Map of Afghanistan and Environs

MINSK. Nov 28 (Interfax) – Federal Drug Control Service (FSKN) Director Viktor Ivanov says that NATO has failed to contribute to the fight against Afghan illegal drug business.

“We can say that the hopes the world pinned on NATO in the suppression of Afghan drugs were crushed,” Ivanov said at a meeting of the Collective Security Treaty Organization (CSTO) Coordination Council of Leaders of Drug Control Agencies in Minsk on Thursday.

“And this is not surprising because the NATO strategic concept does not mention the fight against drugs in Afghanistan,” Ivanov said.

“Moreover, NATO explains a deficit of its willingness to fight this evil with the touching care for Afghan peasants,” the Russian chief drug enforcer said.
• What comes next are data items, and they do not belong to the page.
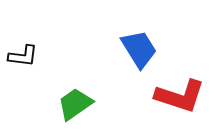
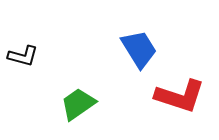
black L-shape: rotated 8 degrees clockwise
green trapezoid: moved 3 px right
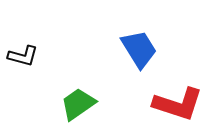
red L-shape: moved 2 px left, 8 px down
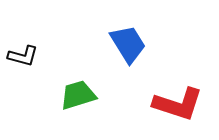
blue trapezoid: moved 11 px left, 5 px up
green trapezoid: moved 9 px up; rotated 18 degrees clockwise
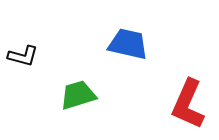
blue trapezoid: rotated 45 degrees counterclockwise
red L-shape: moved 10 px right; rotated 96 degrees clockwise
“It is not surprising that NATO has detached itself from the deterrence of drug production in Afghanistan as much as it could instead of developing strategic cooperation,” Ivanov continued.

“Nine U.S. military bases deployed in Afghanistan, and their legitimatization in the direct proximity to CSTO member countries is obviously the hidden meaning and the essence of the strategy NATO has been implementing for the past 13 years,” he said.

“The CSTO needs to take a new anti-drug position in the context of NATO’s keeping aloof,” Ivanov said. “It would be expedient to offer our NATO partners once again to consider the Russian plan Raduga-2 with a focus on two major issues – the status of drug production in Afghanistan as a threat to world peace and security and the alternative development of Afghanistan,” the service director said.

“It is necessary to rethink the role of the CSTO as the main and, actually, only guarantor of anti-drug security in Eurasia,” Ivanov said. “The simultaneous holding of our CSTO conference in Minsk and the EU Eastern Partnership summit in Vilnius, which is considering further eastward enlargement of the European Union, looks rather symbolic in this light,” he said.

“Alas, the area, which has the most significant public meaning, the drug control area, is somewhat forgotten in the course of this reckless eastward movement of the EU. And this is the most apparent from the specific policy on Afghanistan,” he said.

The Minsk meeting will consider “a CSTO drug control strategy, the establishment of a center to train drug control officers and the opening of a CSTO center of anti-drug operations,” Ivanov concluded.